### TEXT SHOWN
##########
Between 2009 and 2013, healthcare market received 48 promises of improved quality of life among cancer patients. A team of researchers wanted to see the follow-up of these commitments. Therefore, they did a study on their performance. The conclusions indicate that most cancer drugs record no significant change in patients’ wellbeing.
Researchers Assessed Drug Efficiency at the Time of Their Approval and After Certain Timeframe
The European Medicines Agency is in charge of reviewing and approving new pills and treatments that can contribute to a better health care system. A study published in the British Medical Journal took a better look at this kind of admission process. The research focused on the oncological department. Their findings uncovered an almost empty pharmaceutical evolution in this area.
Researchers investigated the progress the new drugs scored at the time of their appearance on pharmacy shelves. It turned out that drug makers couldn’t support their efficiency in two-thirds of the promised improvements with evidence. There were no condition changes in study participants to attest better survival chances.
##########
(Stored data entries)
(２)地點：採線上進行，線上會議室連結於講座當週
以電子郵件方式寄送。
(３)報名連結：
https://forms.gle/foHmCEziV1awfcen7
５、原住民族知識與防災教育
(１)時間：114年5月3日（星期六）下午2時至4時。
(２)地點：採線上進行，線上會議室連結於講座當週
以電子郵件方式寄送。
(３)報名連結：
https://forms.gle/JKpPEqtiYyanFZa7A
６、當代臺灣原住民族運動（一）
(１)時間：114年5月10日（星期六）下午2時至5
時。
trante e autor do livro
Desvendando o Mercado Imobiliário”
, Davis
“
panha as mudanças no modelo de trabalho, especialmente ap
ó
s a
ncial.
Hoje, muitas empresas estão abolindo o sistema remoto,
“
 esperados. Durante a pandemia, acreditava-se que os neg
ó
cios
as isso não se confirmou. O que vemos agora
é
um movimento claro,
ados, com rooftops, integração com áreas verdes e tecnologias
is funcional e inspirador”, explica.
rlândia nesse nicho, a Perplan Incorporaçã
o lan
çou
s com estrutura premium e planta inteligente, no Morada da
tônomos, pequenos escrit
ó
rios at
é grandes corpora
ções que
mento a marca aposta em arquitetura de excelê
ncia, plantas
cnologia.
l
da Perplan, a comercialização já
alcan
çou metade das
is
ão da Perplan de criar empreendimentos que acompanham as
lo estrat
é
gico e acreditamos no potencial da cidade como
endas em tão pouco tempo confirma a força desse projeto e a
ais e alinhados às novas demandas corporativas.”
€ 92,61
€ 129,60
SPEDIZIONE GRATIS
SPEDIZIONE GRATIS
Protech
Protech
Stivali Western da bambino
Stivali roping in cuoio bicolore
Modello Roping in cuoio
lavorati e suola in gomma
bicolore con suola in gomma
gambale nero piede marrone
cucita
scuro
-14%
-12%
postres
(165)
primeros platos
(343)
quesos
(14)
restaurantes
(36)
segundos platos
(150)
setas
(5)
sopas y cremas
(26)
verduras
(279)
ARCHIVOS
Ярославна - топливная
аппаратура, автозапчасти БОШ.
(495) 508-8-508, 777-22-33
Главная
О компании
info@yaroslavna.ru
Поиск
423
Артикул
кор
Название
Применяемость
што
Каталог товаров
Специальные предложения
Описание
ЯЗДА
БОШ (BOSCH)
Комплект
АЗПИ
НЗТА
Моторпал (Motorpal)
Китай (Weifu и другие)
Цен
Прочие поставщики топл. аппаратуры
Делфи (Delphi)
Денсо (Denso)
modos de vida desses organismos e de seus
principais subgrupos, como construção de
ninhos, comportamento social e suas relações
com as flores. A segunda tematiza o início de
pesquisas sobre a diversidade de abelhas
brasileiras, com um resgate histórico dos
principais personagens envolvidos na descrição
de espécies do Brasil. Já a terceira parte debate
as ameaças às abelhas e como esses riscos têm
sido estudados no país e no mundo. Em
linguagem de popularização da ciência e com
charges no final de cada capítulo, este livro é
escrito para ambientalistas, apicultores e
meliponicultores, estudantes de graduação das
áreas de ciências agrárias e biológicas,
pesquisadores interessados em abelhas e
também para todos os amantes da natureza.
##########
### TASKS AND EXERCISES
1) List every number written in digits in the text on cancer drug approvals.
2) Copy the text on cancer drug approvals from "Researchers Assessed Drug" to "better survival chances.".

### LIST OF ANSWERS
1) 2009, 2013, 48

2)
Researchers Assessed Drug Efficiency at the Time of Their Approval and After Certain Timeframe
The European Medicines Agency is in charge of reviewing and approving new pills and treatments that can contribute to a better health care system. A study published in the British Medical Journal took a better look at this kind of admission process. The research focused on the oncological department. Their findings uncovered an almost empty pharmaceutical evolution in this area.
Researchers investigated the progress the new drugs scored at the time of their appearance on pharmacy shelves. It turned out that drug makers couldn’t support their efficiency in two-thirds of the promised improvements with evidence. There were no condition changes in study participants to attest better survival chances.